What she didn't know was that her husband was amassing an entire catalogue of pornography. It was a costly and time-consuming obsession.

"If you started adding up all of the hours at work that I was thinking about what I was going to do, or trying to scheme to get pornography, and multiply that by the wage I was making," Daugherty said, "then all of a sudden it becomes a lot of money being wasted."

Internet Provides Portal to Porn

Then, Daugherty bought a computer. Like many emerging sex addicts, access to the Internet propelled his obsession to an entirely new level.

"Seventy percent of sex addicts report online porn as the strongest feature of their addiction," Lank of the Institute for Sexual Addiction and Recovery said. "We speak about this in sex addictions as the 3 A's: accessibility, anonymity and affordability. I would add a fourth to that. The arousal system is quite amazing."
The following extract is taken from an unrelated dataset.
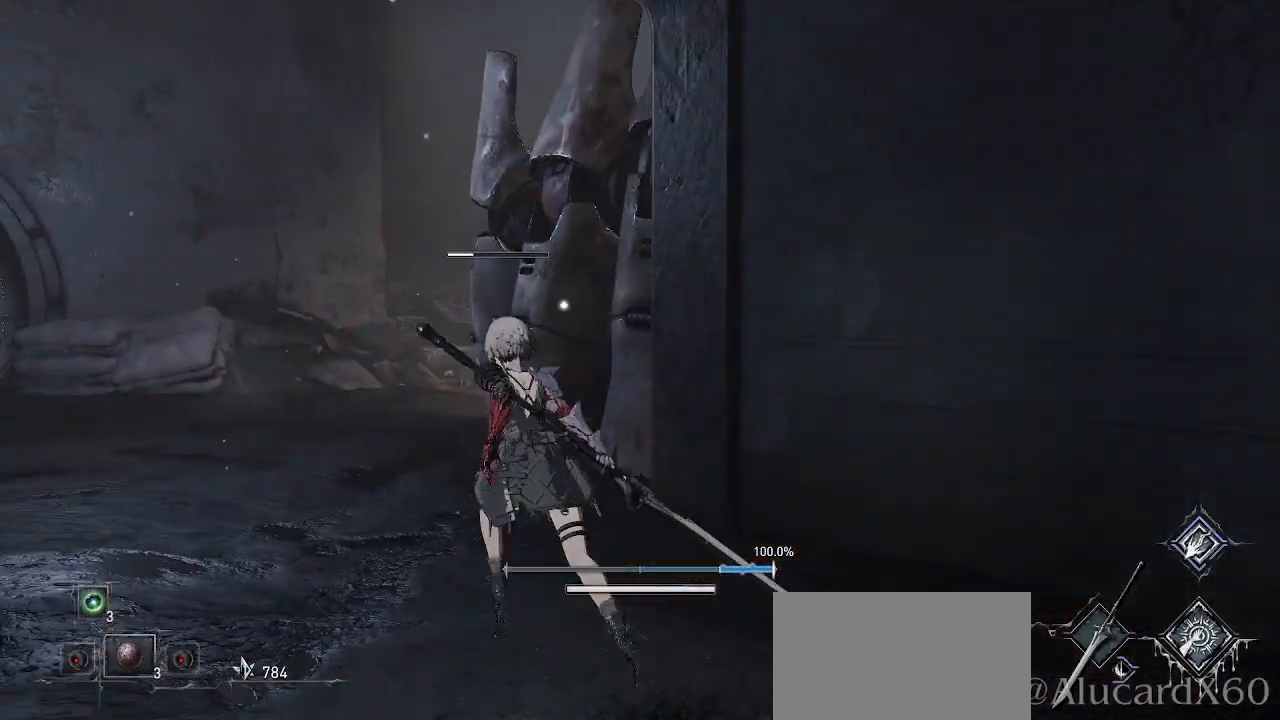
{"buttons": ["DPAD_RIGHT"], "left_stick": "up", "right_stick": "center", "events": [[33, "R3", "up"], [117, "DPAD_RIGHT", "down"], [167, "DPAD_RIGHT", "up"], [200, "left_stick", "up"], [483, "DPAD_RIGHT", "down"]]}
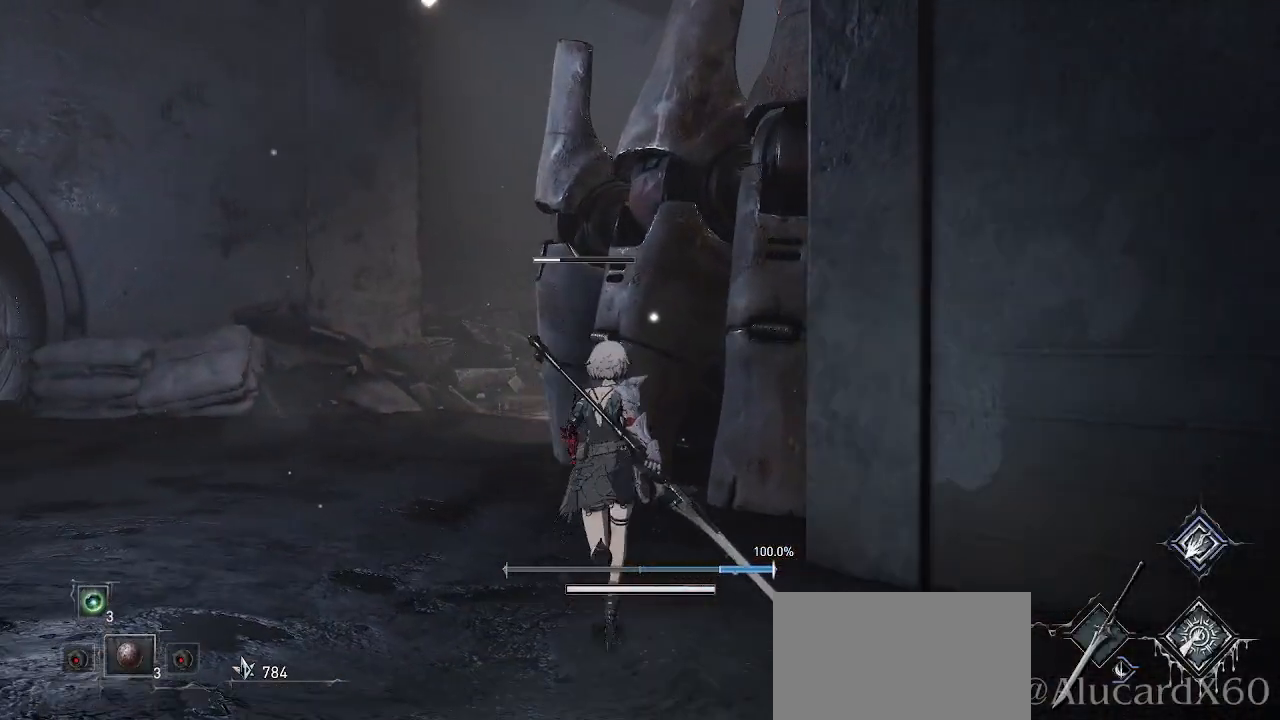
{"buttons": ["R2"], "left_stick": "center", "right_stick": "center", "events": [[33, "DPAD_RIGHT", "up"], [117, "left_stick", "center"], [133, "R2", "down"]]}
Daugherty progressed from looking at Web sites to meeting women in chat rooms. And then, his online flirtations with one woman crossed a line.

"Two little words came across, 'Wanna meet?'" Daugherty replied that he did. They arranged a meeting where they had sex.

"That kind of started a whole other downward spiral of me starting to use the Internet regularly to set up anonymous sexual encounters with people that I found online," he told ABC News.

Feeding a Growing Addiction

Daugherty's appetite for illicit sex only increased. If he had a sexual encounter Monday, he was ready for another by Thursday.